‘Expressionism and Social Change’ by Charmion von Wiegand from Art Front. Vol. 2 No. 10. November, 1936.

Charmion von Weigand

Pioneering Marxist art critic Charmion von Weigand turns her attention to the Expressionists.

‘Expressionism and Social Change’ by Charmion von Wiegand from Art Front. Vol. 2 No. 10. November, 1936.

IN the last decade, the ancient quarrel between objective and subjective painting a dispute paralleling similar disputes in philosophy and in literature has been the bone of contention between the Abstractionists and the Surrealists. The preceding decade of 1926 to 1936 dramatized this familiar dualism in the terms of Cubism versus Expressionism. During that time, the Expressionists in Germany were absorbed in pursuing their souls across the chaos of post-war society in the quest of a spiritual revolution divorced from crude materialist political and economic change. In contrast, the Cubists of France, in the midst of post-war social disintegration, sealed themselves into ivory towers and, coldly serene as surgeons, dissected the physical world and its all-too-human beings into the formal elements of eternal art.

(WORK TO DO):
1 – Please repeat the Expressionism essay word for word, everything from "IN the last" down to "of eternal art.".
2 – For each statement, say yes or no as to whether it agrees with the Expressionism essay, and quote the words of the essay that settle it. (a) The Expressionists in Germany sought a spiritual revolution separate from political and economic change. (b) The Cubists of France threw themselves into the social upheaval after the war. (c) The Cubists are likened to surgeons.
The entries that come next aren't needed for anything here.

(GIVEN DATA):
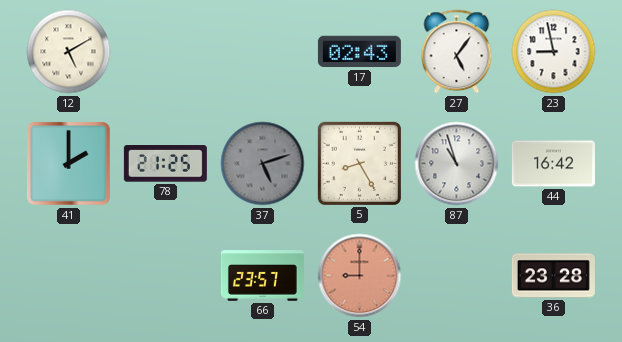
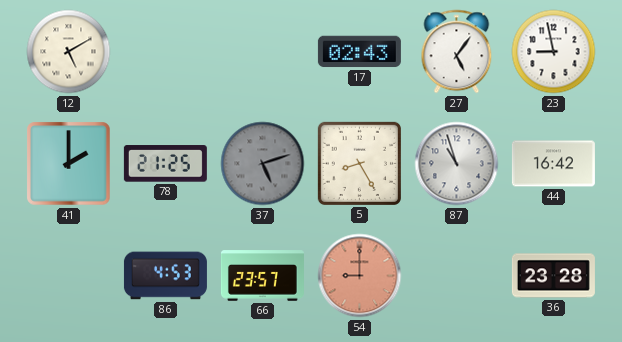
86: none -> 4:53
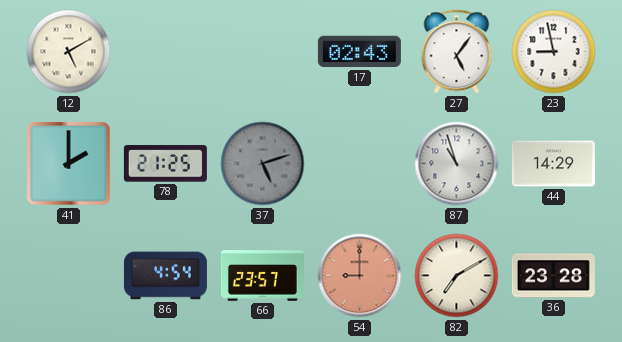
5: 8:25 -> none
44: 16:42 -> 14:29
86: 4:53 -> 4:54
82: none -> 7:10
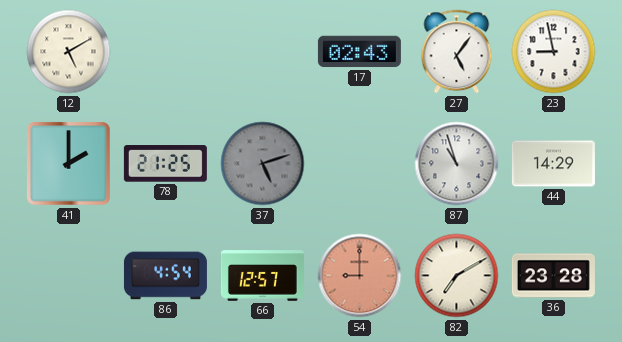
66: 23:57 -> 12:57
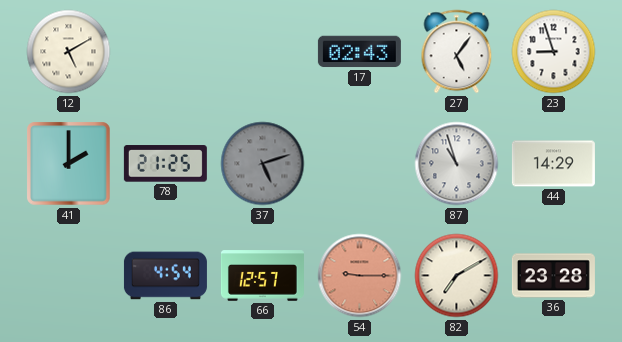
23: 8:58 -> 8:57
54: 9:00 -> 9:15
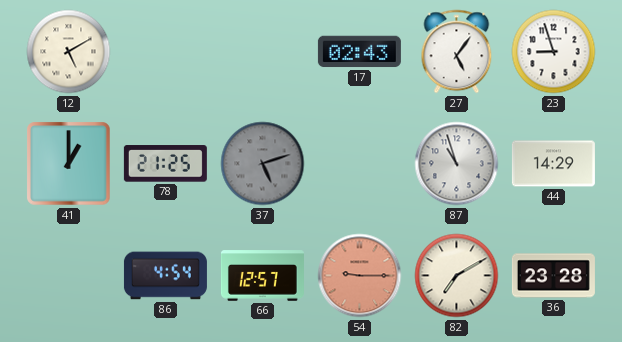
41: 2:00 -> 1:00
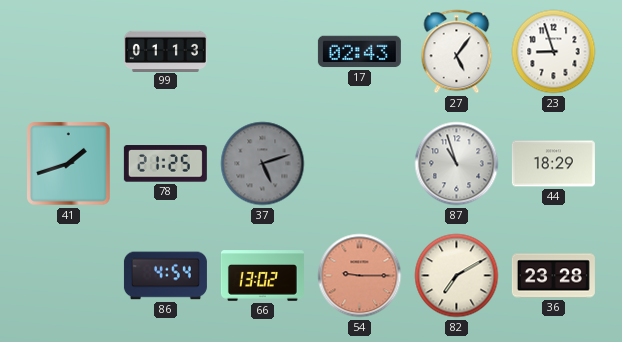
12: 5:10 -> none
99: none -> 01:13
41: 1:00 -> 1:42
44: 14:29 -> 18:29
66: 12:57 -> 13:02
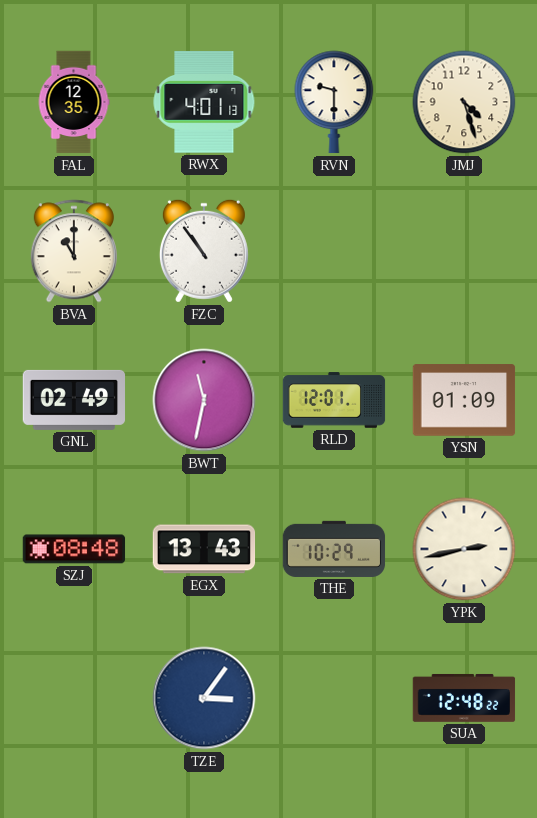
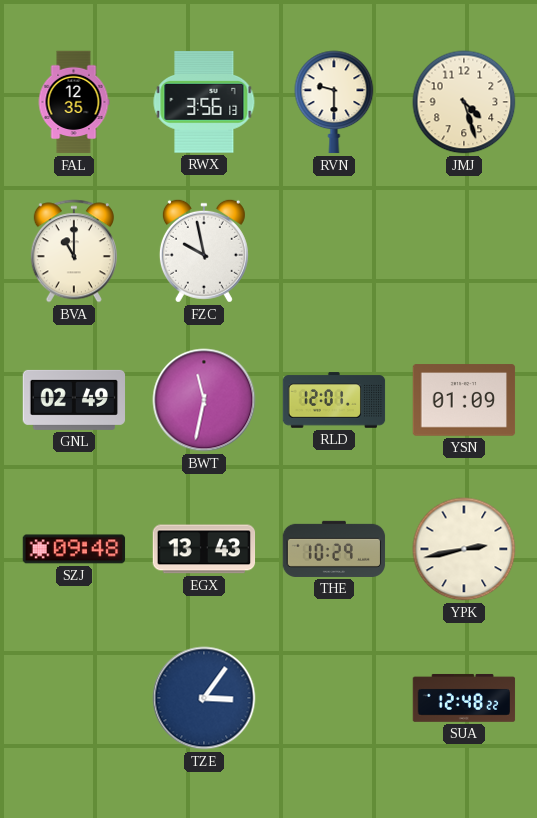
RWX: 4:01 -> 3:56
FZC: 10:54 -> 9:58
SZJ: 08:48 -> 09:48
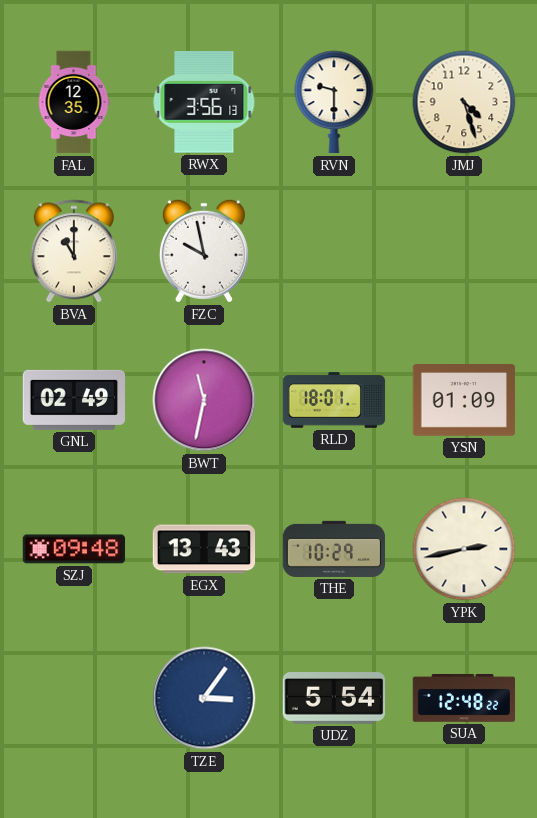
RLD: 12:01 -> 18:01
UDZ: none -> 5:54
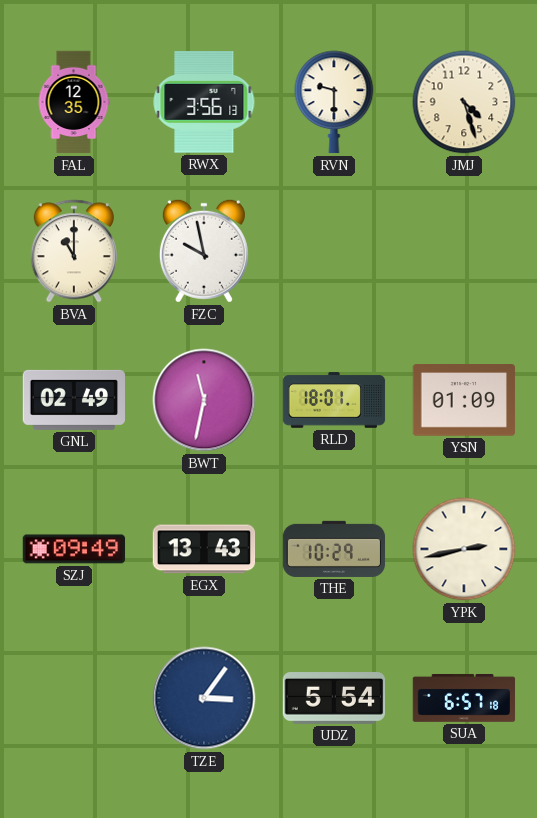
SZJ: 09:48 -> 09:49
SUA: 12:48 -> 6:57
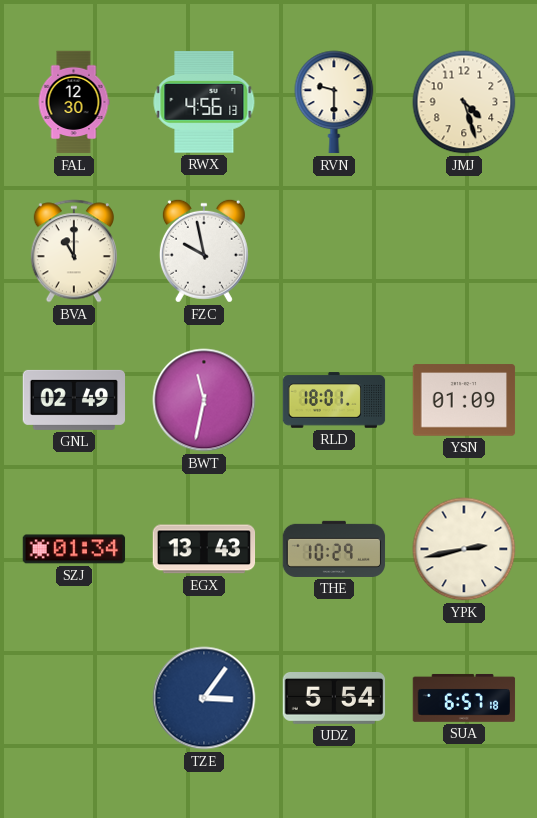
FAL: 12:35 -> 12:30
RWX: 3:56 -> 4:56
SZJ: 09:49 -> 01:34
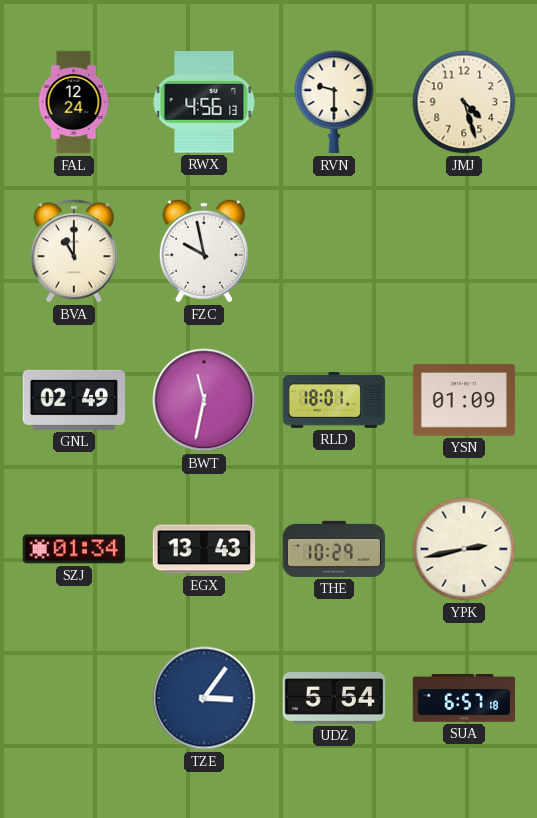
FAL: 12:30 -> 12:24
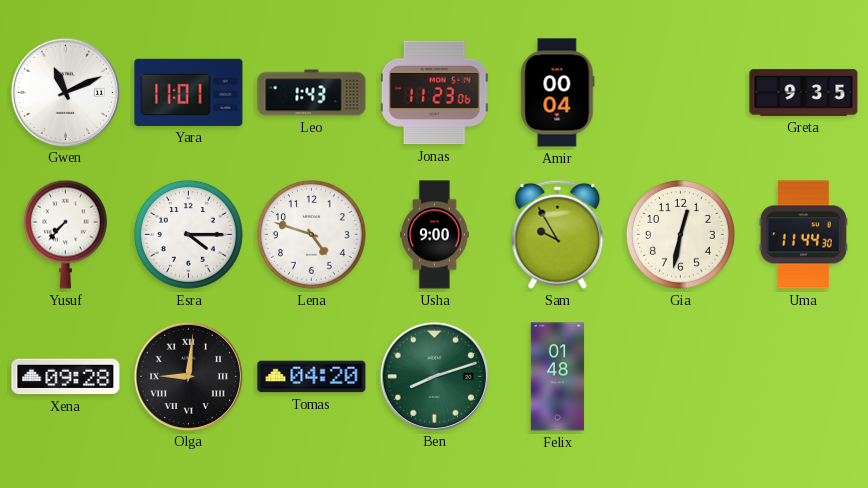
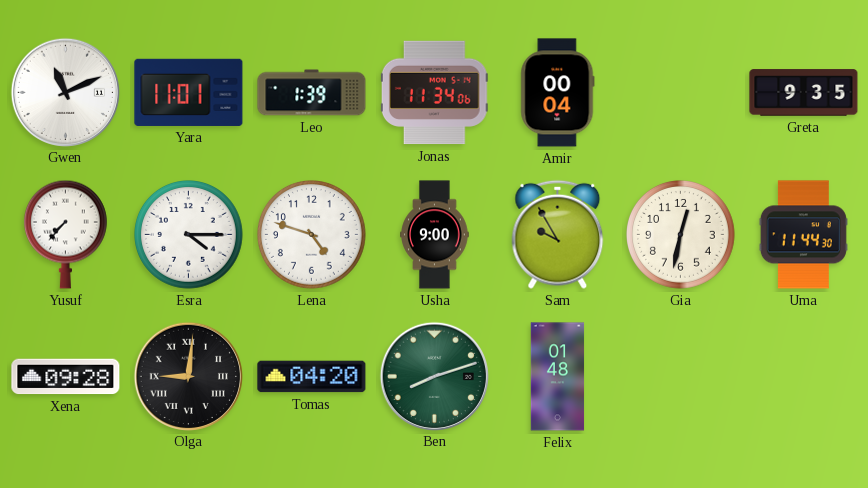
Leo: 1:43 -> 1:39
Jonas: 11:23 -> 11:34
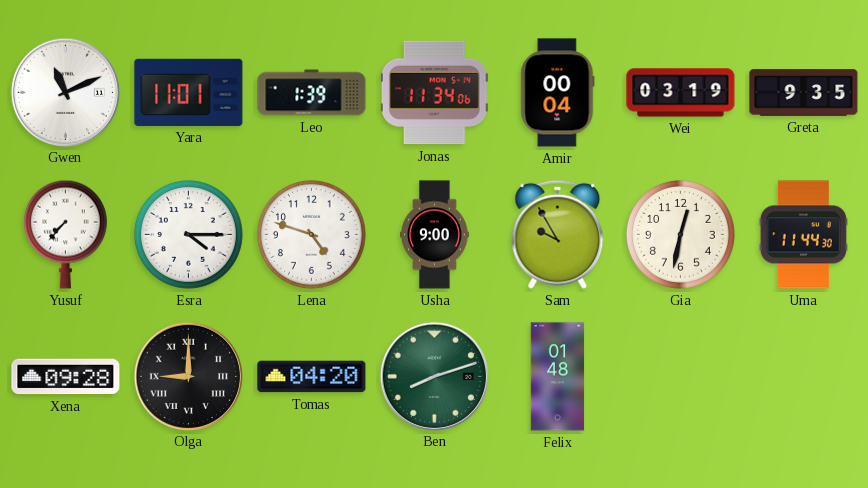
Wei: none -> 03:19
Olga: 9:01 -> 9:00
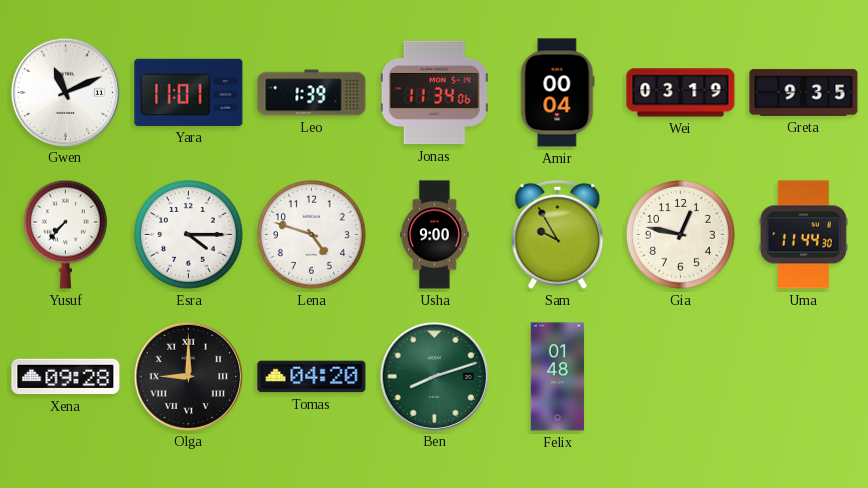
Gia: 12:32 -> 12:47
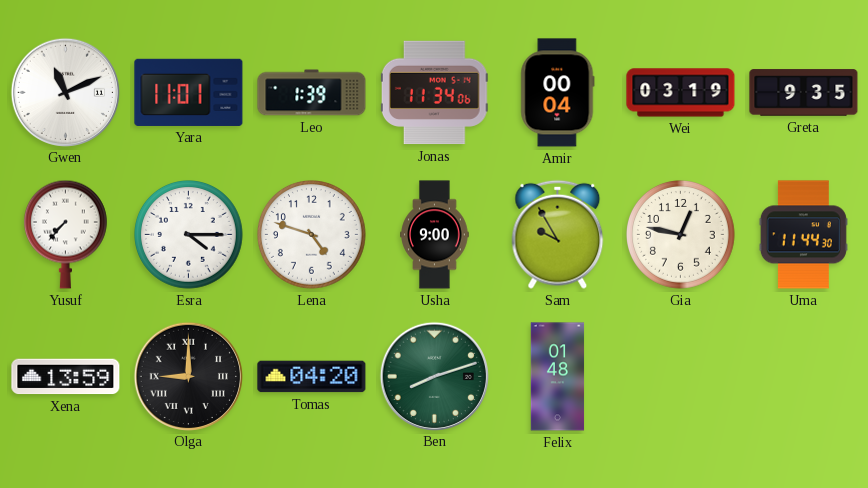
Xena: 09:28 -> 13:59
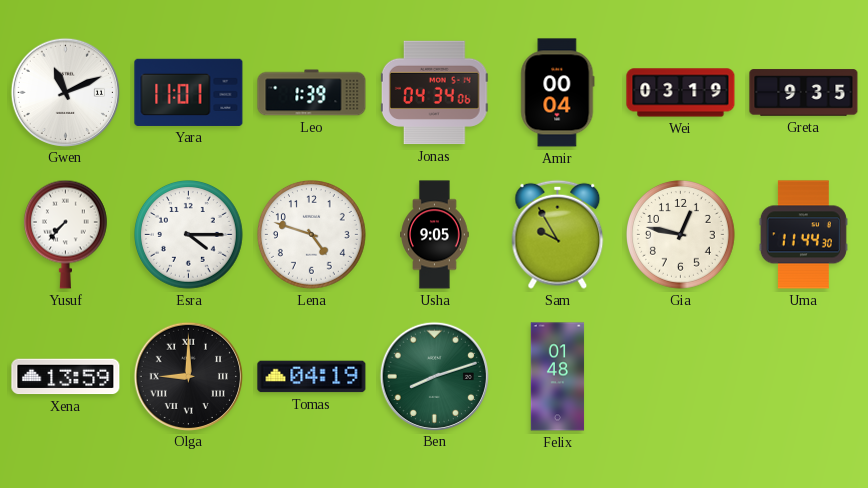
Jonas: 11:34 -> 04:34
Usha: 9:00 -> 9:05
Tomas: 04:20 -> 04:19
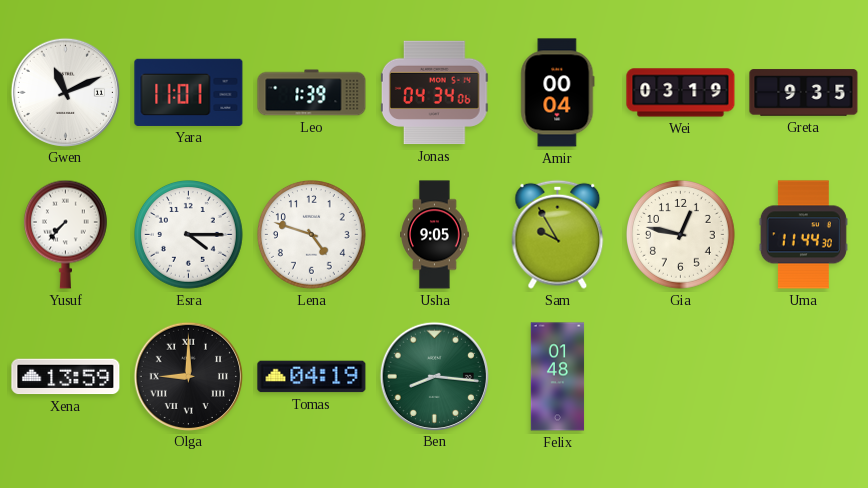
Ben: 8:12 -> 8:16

(SOLUTIONS IN ORDER):
1 –
IN the last decade, the ancient quarrel between objective and subjective painting a dispute paralleling similar disputes in philosophy and in literature has been the bone of contention between the Abstractionists and the Surrealists. The preceding decade of 1926 to 1936 dramatized this familiar dualism in the terms of Cubism versus Expressionism. During that time, the Expressionists in Germany were absorbed in pursuing their souls across the chaos of post-war society in the quest of a spiritual revolution divorced from crude materialist political and economic change. In contrast, the Cubists of France, in the midst of post-war social disintegration, sealed themselves into ivory towers and, coldly serene as surgeons, dissected the physical world and its all-too-human beings into the formal elements of eternal art.

2 –
(a) Yes: "in the quest of a spiritual revolution divorced from crude materialist political and economic change"
(b) No: "sealed themselves into ivory towers"
(c) Yes: "coldly serene as surgeons"